### Problem
Each line of the records below that holds "immagine" should be copied out.

'''

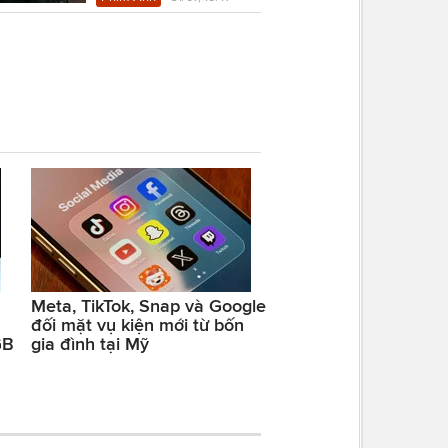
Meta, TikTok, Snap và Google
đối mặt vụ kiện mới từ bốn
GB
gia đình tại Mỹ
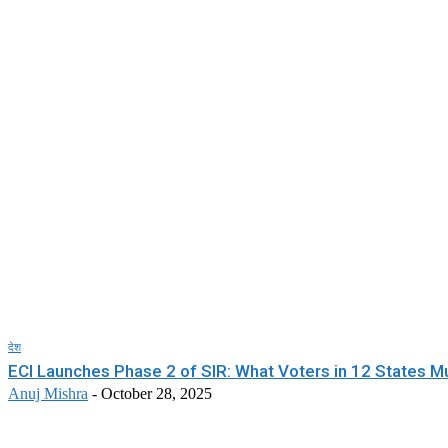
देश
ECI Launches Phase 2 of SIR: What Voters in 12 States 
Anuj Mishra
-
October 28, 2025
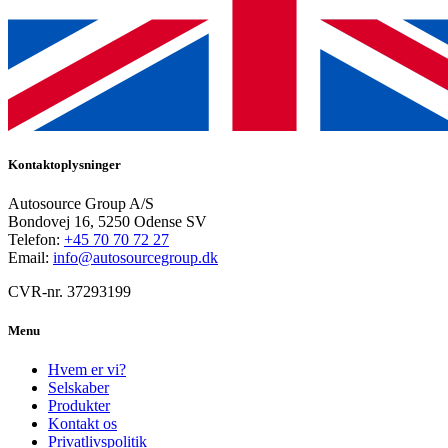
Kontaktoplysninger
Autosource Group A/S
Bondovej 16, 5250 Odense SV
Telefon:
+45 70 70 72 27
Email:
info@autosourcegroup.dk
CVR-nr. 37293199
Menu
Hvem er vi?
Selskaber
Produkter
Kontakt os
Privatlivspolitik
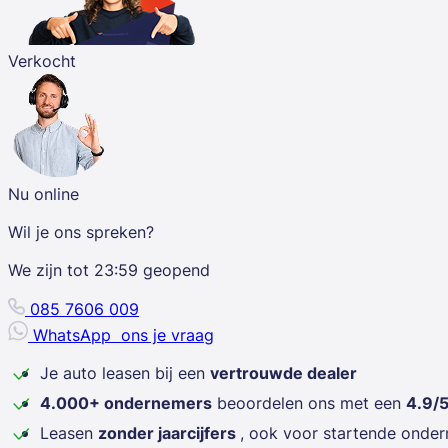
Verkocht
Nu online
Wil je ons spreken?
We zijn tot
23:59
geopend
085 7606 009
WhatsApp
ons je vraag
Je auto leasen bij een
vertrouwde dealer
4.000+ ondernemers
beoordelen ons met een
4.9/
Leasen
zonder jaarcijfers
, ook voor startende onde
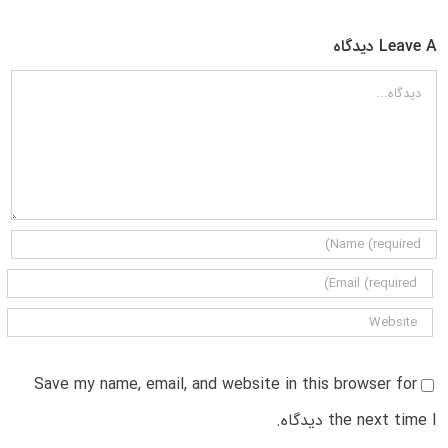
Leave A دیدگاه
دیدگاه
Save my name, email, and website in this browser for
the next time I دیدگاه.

'''
'''

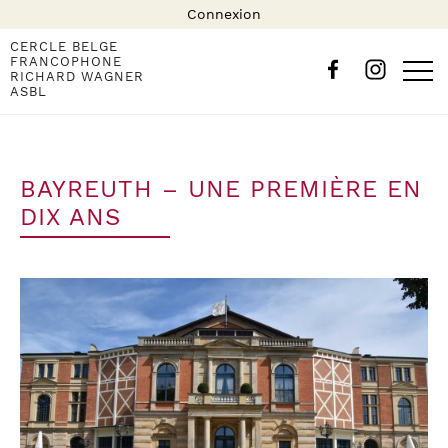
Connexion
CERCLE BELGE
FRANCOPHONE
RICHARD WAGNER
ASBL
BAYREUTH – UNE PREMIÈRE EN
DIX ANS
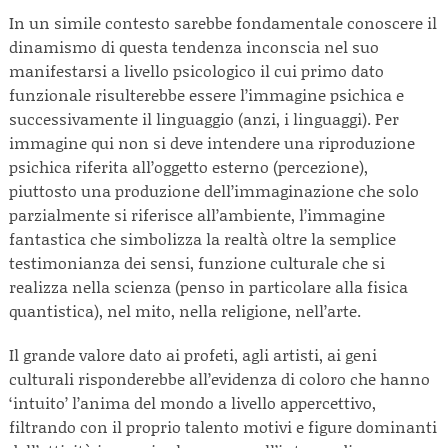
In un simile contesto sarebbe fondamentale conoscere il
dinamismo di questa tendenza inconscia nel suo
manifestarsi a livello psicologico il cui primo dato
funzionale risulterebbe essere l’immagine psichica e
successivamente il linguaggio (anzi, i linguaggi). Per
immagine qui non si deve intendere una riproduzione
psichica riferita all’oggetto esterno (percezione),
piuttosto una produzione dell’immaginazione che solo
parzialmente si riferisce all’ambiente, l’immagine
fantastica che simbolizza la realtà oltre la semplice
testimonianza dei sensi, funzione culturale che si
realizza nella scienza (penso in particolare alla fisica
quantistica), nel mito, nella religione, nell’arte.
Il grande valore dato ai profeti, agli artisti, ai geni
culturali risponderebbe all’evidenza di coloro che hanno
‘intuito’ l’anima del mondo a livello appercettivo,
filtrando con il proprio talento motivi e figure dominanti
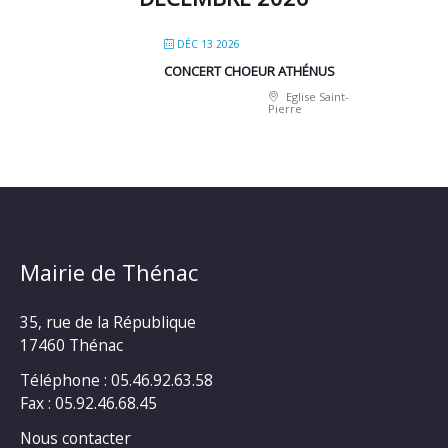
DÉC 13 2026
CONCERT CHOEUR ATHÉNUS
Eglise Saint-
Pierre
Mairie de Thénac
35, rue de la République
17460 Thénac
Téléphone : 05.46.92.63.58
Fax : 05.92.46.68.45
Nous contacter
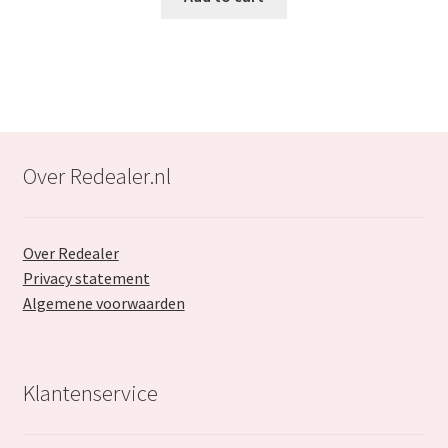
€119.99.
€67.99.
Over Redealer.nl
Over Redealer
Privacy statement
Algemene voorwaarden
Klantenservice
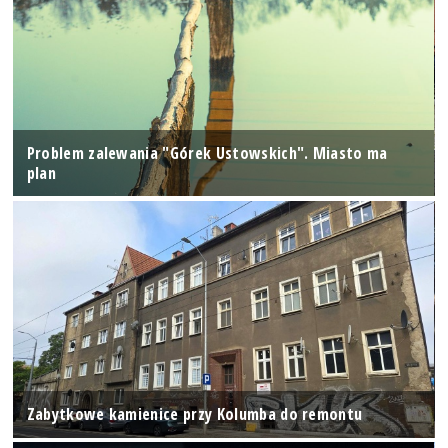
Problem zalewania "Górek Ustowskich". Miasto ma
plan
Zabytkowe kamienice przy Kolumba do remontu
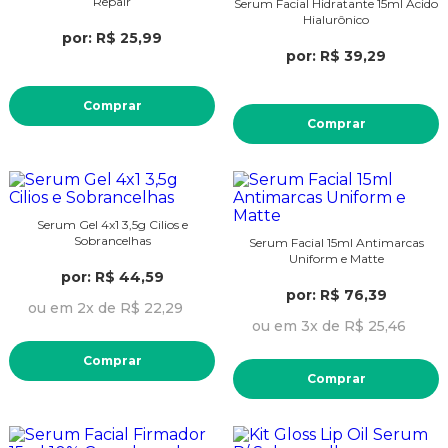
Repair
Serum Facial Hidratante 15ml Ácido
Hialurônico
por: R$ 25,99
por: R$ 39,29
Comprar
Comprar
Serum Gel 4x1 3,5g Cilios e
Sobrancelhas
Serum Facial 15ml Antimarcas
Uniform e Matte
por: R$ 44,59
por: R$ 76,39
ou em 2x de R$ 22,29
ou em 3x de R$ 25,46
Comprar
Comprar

'''
'''

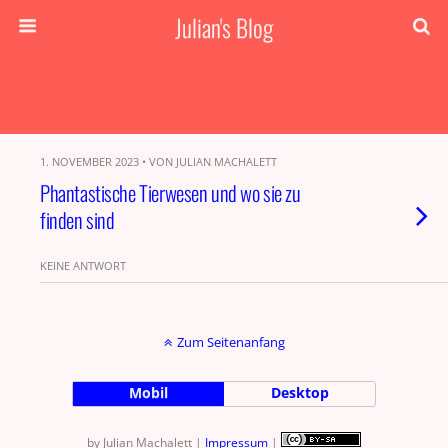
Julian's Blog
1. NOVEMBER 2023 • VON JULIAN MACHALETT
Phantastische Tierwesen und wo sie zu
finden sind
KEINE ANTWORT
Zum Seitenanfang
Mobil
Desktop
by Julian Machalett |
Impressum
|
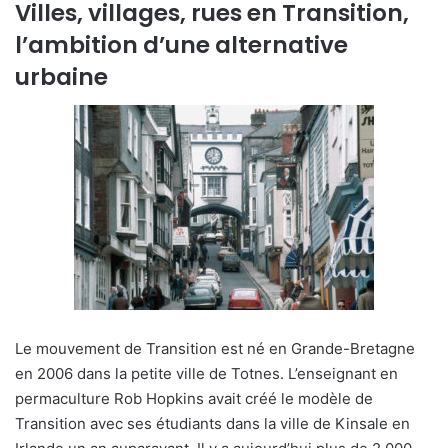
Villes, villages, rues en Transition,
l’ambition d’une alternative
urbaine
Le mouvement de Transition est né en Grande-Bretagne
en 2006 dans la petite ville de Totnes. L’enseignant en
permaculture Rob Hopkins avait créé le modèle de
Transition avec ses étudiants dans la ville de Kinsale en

'''

### Response for this exercise
funzionale risulterebbe essere l’immagine psichica e
immagine qui non si deve intendere una riproduzione
parzialmente si riferisce all’ambiente, l’immagine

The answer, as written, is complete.